Montgomery County Commissioner Chairman Josh Shapiro has told national Democratic Party leaders that he will not run for the nomination to challenge Republican U.S. Sen. Pat Toomey next year.

Montgomery County Commissioner Chairman Josh Shapiro has told national Democratic Party leaders that he will not run for the nomination to challenge Republican Sen. Pat Toomey next year.

"I am incredibly humbled and flattered by their interest, but ultimately concluded I am not interested in going to Washington to be a legislator at this stage in my career," Shapiro said Friday in a brief interview.

Senior Democrats had been encouraging Shapiro to jump into the primary against Joe Sestak, a retired Navy rear admiral and former Delaware County congressman who lost a close race to Toomey in 2010 but who also has a strained relationship with members of the party establishment.

Shapiro last week telephoned the three Senate Democrats who had been encouraging him - Minority Leader Harry Reid of Nevada; New York's Charles Schumer; and Montana's Jon Tester, the chairman of the national party's Senate campaign committee - to decline. He also informed Pennsylvania Democratic Sen. Bob Casey.

Democratic insiders say that Shapiro has been considering a bid for state attorney general in 2016. Embattled incumbent Kathleen Kane, a Democrat, is facing potential criminal charges in the leak of secret grand jury information embarrassing to a political rival.

Shapiro, 41, of Abington, is running for reelection in Montgomery County on November's ballot. He declined to comment on a possible campaign for attorney general.

Winning Pennsylvania is critical to the Democrats' hopes of retaking the Senate next year, when Republicans will be defending 24 seats. The state is reliably blue in presidential elections and with Hillary Rodham Clinton likely at the top of the ticket, Toomey could be vulnerable, the thinking goes.

But Sestak, 63, makes some party leaders nervous. It started when he ran against and defeated Sen. Arlen Specter in the 2010 Democratic primary. Specter had switched from the GOP after providing a crucial vote for President Obama's economic stimulus program in 2009, and Democrats from the White House on down wanted a clear field for the longtime incumbent.

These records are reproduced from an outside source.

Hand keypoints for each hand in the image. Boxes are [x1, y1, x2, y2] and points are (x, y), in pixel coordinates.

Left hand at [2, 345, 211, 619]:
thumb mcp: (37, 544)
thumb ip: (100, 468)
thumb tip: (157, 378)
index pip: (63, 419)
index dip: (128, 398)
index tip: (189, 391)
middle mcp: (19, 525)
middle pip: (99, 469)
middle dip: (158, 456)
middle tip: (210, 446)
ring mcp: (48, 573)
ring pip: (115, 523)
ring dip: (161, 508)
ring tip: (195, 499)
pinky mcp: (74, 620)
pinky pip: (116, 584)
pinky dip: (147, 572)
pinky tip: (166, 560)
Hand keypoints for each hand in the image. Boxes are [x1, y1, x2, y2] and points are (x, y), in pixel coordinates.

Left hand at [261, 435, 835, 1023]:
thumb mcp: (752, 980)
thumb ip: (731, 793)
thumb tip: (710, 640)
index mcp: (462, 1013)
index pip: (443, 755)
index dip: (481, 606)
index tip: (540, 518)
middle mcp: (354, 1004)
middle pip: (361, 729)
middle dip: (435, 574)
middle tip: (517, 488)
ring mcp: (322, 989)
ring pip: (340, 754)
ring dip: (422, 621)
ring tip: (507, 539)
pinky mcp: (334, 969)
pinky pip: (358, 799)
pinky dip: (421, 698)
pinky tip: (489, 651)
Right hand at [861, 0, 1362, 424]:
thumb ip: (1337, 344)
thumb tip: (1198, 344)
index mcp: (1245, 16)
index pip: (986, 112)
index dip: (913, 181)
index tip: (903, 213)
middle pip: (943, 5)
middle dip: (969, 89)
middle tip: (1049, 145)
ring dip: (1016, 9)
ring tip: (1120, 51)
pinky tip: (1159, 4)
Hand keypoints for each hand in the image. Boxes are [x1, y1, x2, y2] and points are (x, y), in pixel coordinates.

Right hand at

Sestak lost to Toomey by 2 percentage points in the general election in a banner year for Republicans, fueled by the grassroots tea party revolt. That, Sestak supporters believe, proved his strength as a candidate.

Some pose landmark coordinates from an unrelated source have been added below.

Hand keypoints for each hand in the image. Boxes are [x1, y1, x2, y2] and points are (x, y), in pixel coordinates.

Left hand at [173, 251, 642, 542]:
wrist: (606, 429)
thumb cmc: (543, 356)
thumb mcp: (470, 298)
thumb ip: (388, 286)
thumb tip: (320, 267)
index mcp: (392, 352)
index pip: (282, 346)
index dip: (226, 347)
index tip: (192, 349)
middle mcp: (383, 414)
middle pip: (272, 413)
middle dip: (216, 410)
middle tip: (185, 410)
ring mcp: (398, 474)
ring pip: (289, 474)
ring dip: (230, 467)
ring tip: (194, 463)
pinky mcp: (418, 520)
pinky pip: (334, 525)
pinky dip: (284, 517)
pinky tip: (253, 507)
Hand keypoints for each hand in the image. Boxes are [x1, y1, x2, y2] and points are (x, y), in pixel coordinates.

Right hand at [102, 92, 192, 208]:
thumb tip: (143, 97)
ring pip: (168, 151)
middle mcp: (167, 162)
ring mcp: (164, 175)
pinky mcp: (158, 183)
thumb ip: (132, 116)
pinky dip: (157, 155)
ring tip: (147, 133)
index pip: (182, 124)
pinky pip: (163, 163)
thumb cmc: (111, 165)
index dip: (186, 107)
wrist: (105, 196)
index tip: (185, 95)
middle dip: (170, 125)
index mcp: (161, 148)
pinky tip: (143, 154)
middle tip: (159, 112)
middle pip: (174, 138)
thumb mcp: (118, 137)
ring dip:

He also goes his own way, preferring to take advice from family and old friends and acquaintances, and to hire Pennsylvania-based staff.

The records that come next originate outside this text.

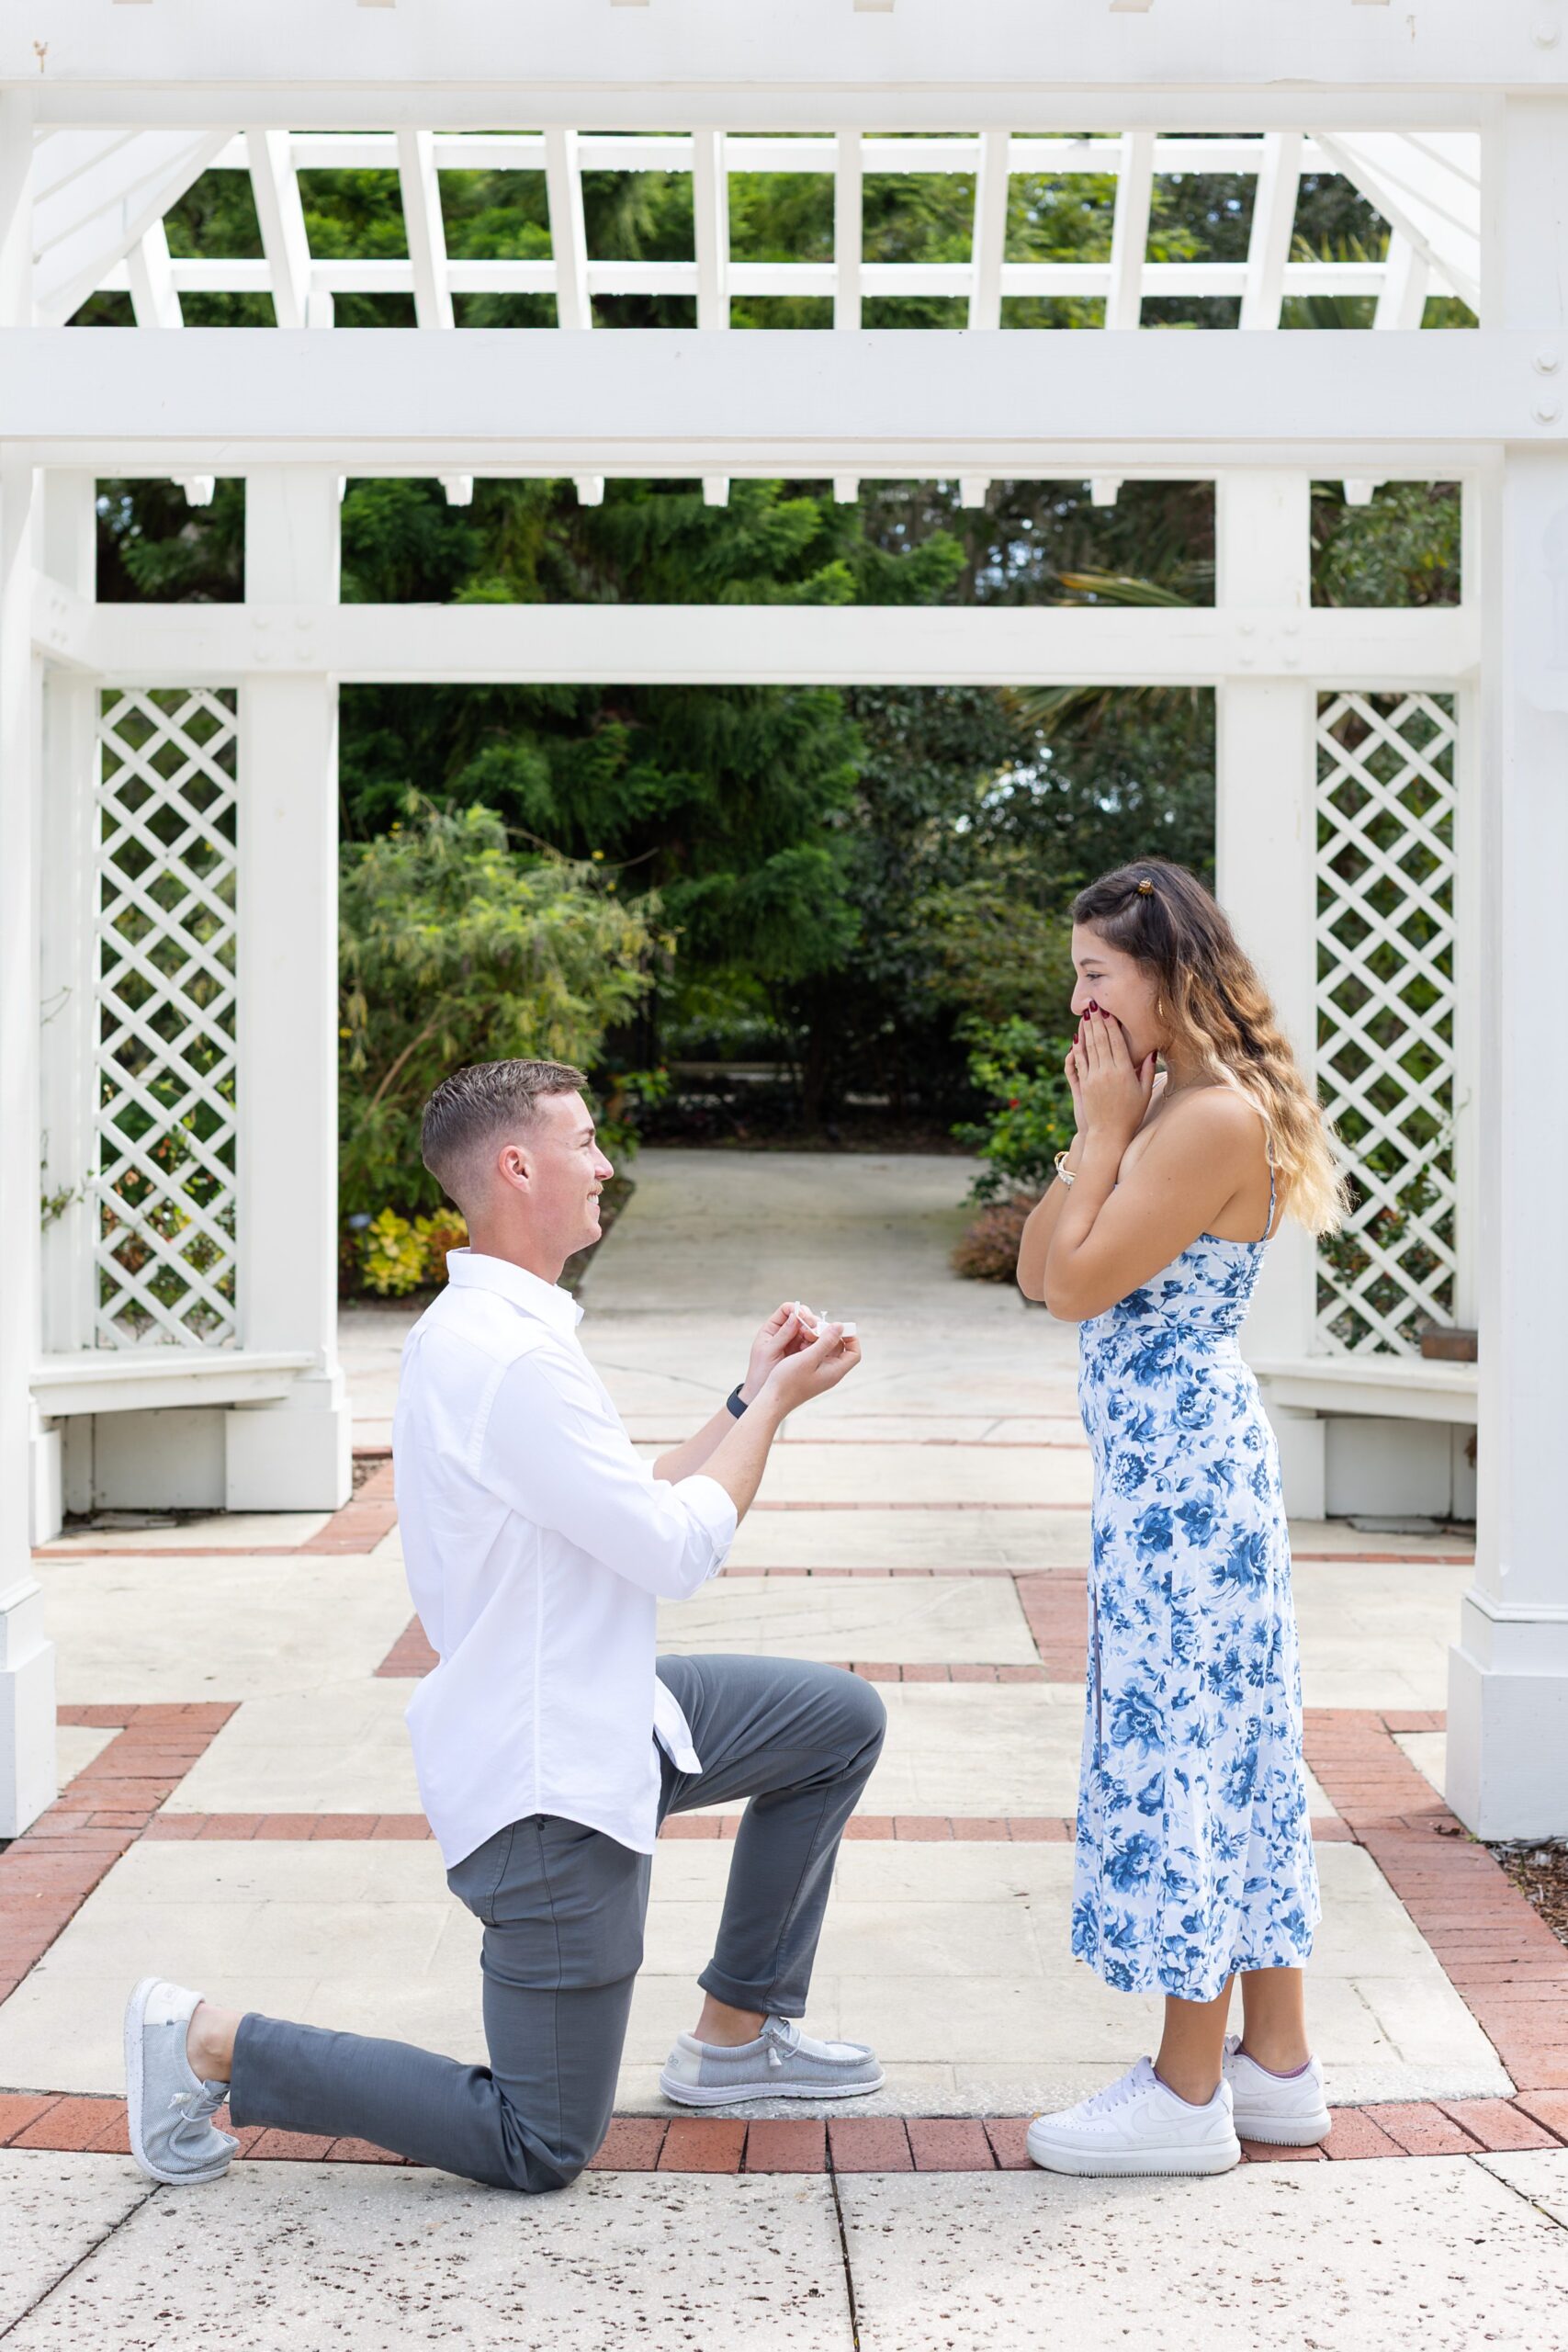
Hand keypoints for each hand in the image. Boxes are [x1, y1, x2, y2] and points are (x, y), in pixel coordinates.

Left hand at [741, 1302, 814, 1402]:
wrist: (766, 1394)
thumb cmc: (761, 1373)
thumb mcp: (769, 1351)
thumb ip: (782, 1334)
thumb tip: (795, 1315)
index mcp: (772, 1329)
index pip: (787, 1310)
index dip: (797, 1310)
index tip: (804, 1318)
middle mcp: (785, 1333)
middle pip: (802, 1317)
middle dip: (810, 1320)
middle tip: (814, 1330)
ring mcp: (795, 1342)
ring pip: (810, 1329)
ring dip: (816, 1332)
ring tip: (816, 1340)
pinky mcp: (804, 1353)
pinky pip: (814, 1342)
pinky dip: (818, 1342)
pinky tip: (818, 1348)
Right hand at [761, 1323, 860, 1413]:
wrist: (773, 1400)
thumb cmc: (789, 1381)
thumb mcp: (808, 1358)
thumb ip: (825, 1342)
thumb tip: (840, 1326)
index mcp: (835, 1371)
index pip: (854, 1353)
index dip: (851, 1338)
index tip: (838, 1327)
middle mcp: (831, 1373)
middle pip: (840, 1349)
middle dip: (831, 1335)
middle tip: (815, 1328)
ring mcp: (821, 1373)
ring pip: (827, 1351)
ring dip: (819, 1339)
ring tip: (805, 1334)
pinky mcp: (811, 1373)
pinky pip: (817, 1355)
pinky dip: (811, 1346)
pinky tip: (799, 1343)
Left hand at [1070, 1008, 1155, 1155]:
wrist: (1109, 1135)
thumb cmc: (1131, 1115)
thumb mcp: (1144, 1093)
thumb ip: (1147, 1071)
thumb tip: (1151, 1050)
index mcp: (1124, 1072)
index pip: (1117, 1041)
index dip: (1111, 1024)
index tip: (1108, 1010)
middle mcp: (1107, 1072)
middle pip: (1101, 1040)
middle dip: (1096, 1020)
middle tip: (1093, 1004)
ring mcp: (1093, 1078)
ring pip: (1089, 1047)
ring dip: (1086, 1029)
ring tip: (1084, 1014)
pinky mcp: (1084, 1085)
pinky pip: (1080, 1061)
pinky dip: (1078, 1047)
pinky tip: (1077, 1036)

In such a targeted race, party officials in Washington typically want to have their most talented national operatives on the case.

Fund-raising also is a concern to some Democrats.

While Sestak has $1.7 million in the bank, he raised only $312,000 during the first quarter of 2015.

Toomey pulled in $2.1 million over the same period, and has $7.3 million on hand.

Marquee Senate races in big states such as Pennsylvania can cost upward of $30 million.

Allentown Mayor Ed Pawlowski announced on April 23 that he was running against Sestak for the nomination.

Pawlowski touts his record overseeing a downtown renaissance in the state's third-largest city, which is also Toomey's hometown.

Pawlowski briefly ran for governor last year but dropped out after raising just $346,000 in a race with no limits on campaign donations. Federal candidates are limited in how much they can get from individual contributors.